Renate Jost
Grenzenlose Freiheit - begrenztes Leben

3.1 SCHLUCHTENFLITZER: Andys Lebensentwurf

SCHLUCHTENFLITZER, Rüdiger Nüchtern, BRD 1979

In der Figur Andy entwickelt Nüchtern den mühevollen Weg der Identitätssuche eines Jugendlichen auf dem Lande, der sich sowohl vom elterlichen Lebensentwurf als auch von dem traditionellen Leben im Dorf abzugrenzen versucht. Andy will ‘was vom Leben haben’ und nicht an einen Bauernhof gebunden sein, deshalb sucht er nach Alternativen.

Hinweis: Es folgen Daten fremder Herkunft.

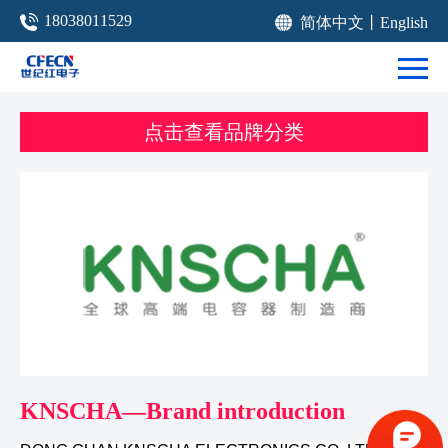
18038011529
简体中文
丨
English
点击查看品牌分类
KNSCHA—Brand introduction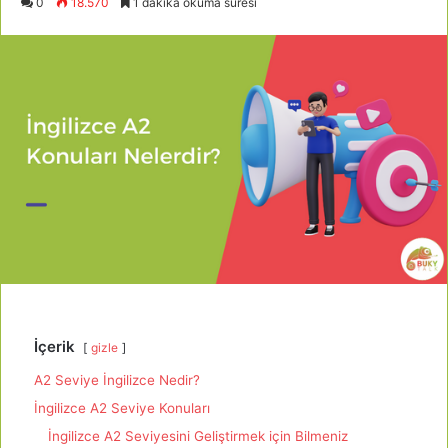
0
18.570
1 dakika okuma süresi
İçerik
gizle
A2 Seviye İngilizce Nedir?
İngilizce A2 Seviye Konuları
İngilizce A2 Seviyesini Geliştirmek için Bilmeniz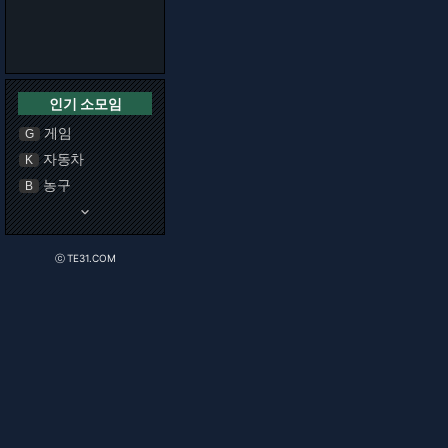
인기 소모임
게임
G
자동차
K
농구
B
keyboard_arrow_down
ⓒ TE31.COM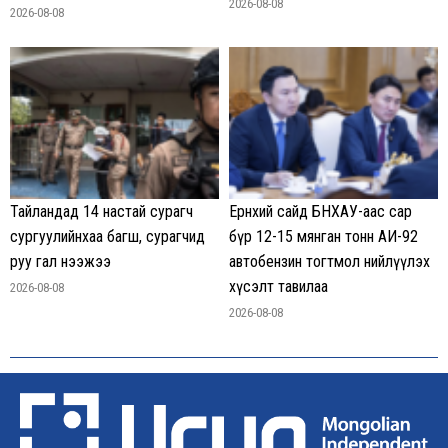
2026-08-08
2026-08-08
Тайландад 14 настай сурагч
Ерөнхий сайд БНХАУ-аас сар
сургуулийнхаа багш, сурагчид
бүр 12-15 мянган тонн АИ-92
руу гал нээжээ
автобензин тогтмол нийлүүлэх
хүсэлт тавилаа
2026-08-08
2026-08-08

Seine Ausbildung als Schreiner wählt Andy aus Mangel an anderen Möglichkeiten. Weder sein Vater, noch sein Meister trauen ihm eine besondere Begabung zu. Dieser Beruf ist mit geregelten Arbeitszeiten verbunden, während man in der Landwirtschaft "mit den Viechern echt angebunden ist." Über die Ausbildung bekommt er Einblick in die Welt des Luxus. Während der Arbeit in einem Neubau läuft Andy mit vor Staunen offenem Mund durch die Räume des Hauses, legt sich in die gerade eingebaute Badewanne und träumt vor sich hin, bis ihn die Stimme des Meisters wieder mit der Realität konfrontiert.

Die Ausbruchsversuche Andys zeigt Nüchtern in spezifischen Szenen, im Kontakt zur Stadt; zu schwarzen Amerikanern; zu Frauen, die nicht aus dem Dorf sind; und zur Welt des Konsums.